--- Start EXERCISE DATA ---

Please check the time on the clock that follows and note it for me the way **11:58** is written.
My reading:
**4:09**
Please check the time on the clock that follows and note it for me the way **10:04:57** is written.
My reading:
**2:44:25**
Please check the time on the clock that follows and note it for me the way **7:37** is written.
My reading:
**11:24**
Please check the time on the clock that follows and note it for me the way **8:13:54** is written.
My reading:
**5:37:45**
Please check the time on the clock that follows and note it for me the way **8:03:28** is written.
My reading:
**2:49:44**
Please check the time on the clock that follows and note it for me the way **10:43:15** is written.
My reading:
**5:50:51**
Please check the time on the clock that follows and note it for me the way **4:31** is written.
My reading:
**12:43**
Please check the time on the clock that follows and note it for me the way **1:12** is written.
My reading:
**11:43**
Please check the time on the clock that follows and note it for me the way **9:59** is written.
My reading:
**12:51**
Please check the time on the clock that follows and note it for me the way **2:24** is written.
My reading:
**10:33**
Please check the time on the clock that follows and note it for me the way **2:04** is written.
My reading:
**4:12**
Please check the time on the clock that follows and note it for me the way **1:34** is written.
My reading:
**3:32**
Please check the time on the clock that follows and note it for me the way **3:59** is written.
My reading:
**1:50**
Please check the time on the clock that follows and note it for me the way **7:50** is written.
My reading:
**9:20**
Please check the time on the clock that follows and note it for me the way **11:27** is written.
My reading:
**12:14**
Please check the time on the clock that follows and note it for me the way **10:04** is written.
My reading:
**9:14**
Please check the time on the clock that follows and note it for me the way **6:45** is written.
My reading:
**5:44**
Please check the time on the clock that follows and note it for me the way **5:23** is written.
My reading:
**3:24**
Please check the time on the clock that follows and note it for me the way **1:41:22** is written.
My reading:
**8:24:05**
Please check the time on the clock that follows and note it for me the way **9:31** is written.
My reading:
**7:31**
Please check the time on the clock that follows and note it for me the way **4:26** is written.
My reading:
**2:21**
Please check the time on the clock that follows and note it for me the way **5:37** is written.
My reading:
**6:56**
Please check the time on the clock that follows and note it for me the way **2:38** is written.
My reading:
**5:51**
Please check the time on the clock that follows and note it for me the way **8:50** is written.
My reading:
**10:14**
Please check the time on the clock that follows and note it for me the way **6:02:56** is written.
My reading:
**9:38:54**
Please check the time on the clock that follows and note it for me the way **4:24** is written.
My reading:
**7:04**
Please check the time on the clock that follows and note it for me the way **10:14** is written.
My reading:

--- End EXERCISE DATA ---

◆ PROBLEM:
Convert all of the data above into a JSON array of strings, one string per line, with any blank lines omitted.

◆ COMPLETE OUTPUT:
[
  "Please check the time on the clock that follows and note it for me the way **11:58** is written.",
  "My reading:",
  "**4:09**",
  "Please check the time on the clock that follows and note it for me the way **10:04:57** is written.",
  "My reading:",
  "**2:44:25**",
  "Please check the time on the clock that follows and note it for me the way **7:37** is written.",
  "My reading:",
  "**11:24**",
  "Please check the time on the clock that follows and note it for me the way **8:13:54** is written.",
  "My reading:",
  "**5:37:45**",
  "Please check the time on the clock that follows and note it for me the way **8:03:28** is written.",
  "My reading:",
  "**2:49:44**",
  "Please check the time on the clock that follows and note it for me the way **10:43:15** is written.",
  "My reading:",
  "**5:50:51**",
  "Please check the time on the clock that follows and note it for me the way **4:31** is written.",
  "My reading:",
  "**12:43**",
  "Please check the time on the clock that follows and note it for me the way **1:12** is written.",
  "My reading:",
  "**11:43**",
  "Please check the time on the clock that follows and note it for me the way **9:59** is written.",
  "My reading:",
  "**12:51**",
  "Please check the time on the clock that follows and note it for me the way **2:24** is written.",
  "My reading:",
  "**10:33**",
  "Please check the time on the clock that follows and note it for me the way **2:04** is written.",
  "My reading:",
  "**4:12**",
  "Please check the time on the clock that follows and note it for me the way **1:34** is written.",
  "My reading:",
  "**3:32**",
  "Please check the time on the clock that follows and note it for me the way **3:59** is written.",
  "My reading:",
  "**1:50**",
  "Please check the time on the clock that follows and note it for me the way **7:50** is written.",
  "My reading:",
  "**9:20**",
  "Please check the time on the clock that follows and note it for me the way **11:27** is written.",
  "My reading:",
  "**12:14**",
  "Please check the time on the clock that follows and note it for me the way **10:04** is written.",
  "My reading:",
  "**9:14**",
  "Please check the time on the clock that follows and note it for me the way **6:45** is written.",
  "My reading:",
  "**5:44**",
  "Please check the time on the clock that follows and note it for me the way **5:23** is written.",
  "My reading:",
  "**3:24**",
  "Please check the time on the clock that follows and note it for me the way **1:41:22** is written.",
  "My reading:",
  "**8:24:05**",
  "Please check the time on the clock that follows and note it for me the way **9:31** is written.",
  "My reading:",
  "**7:31**",
  "Please check the time on the clock that follows and note it for me the way **4:26** is written.",
  "My reading:",
  "**2:21**",
  "Please check the time on the clock that follows and note it for me the way **5:37** is written.",
  "My reading:",
  "**6:56**",
  "Please check the time on the clock that follows and note it for me the way **2:38** is written.",
  "My reading:",
  "**5:51**",
  "Please check the time on the clock that follows and note it for me the way **8:50** is written.",
  "My reading:",
  "**10:14**",
  "Please check the time on the clock that follows and note it for me the way **6:02:56** is written.",
  "My reading:",
  "**9:38:54**",
  "Please check the time on the clock that follows and note it for me the way **4:24** is written.",
  "My reading:",
  "**7:04**",
  "Please check the time on the clock that follows and note it for me the way **10:14** is written.",
  "My reading:"
]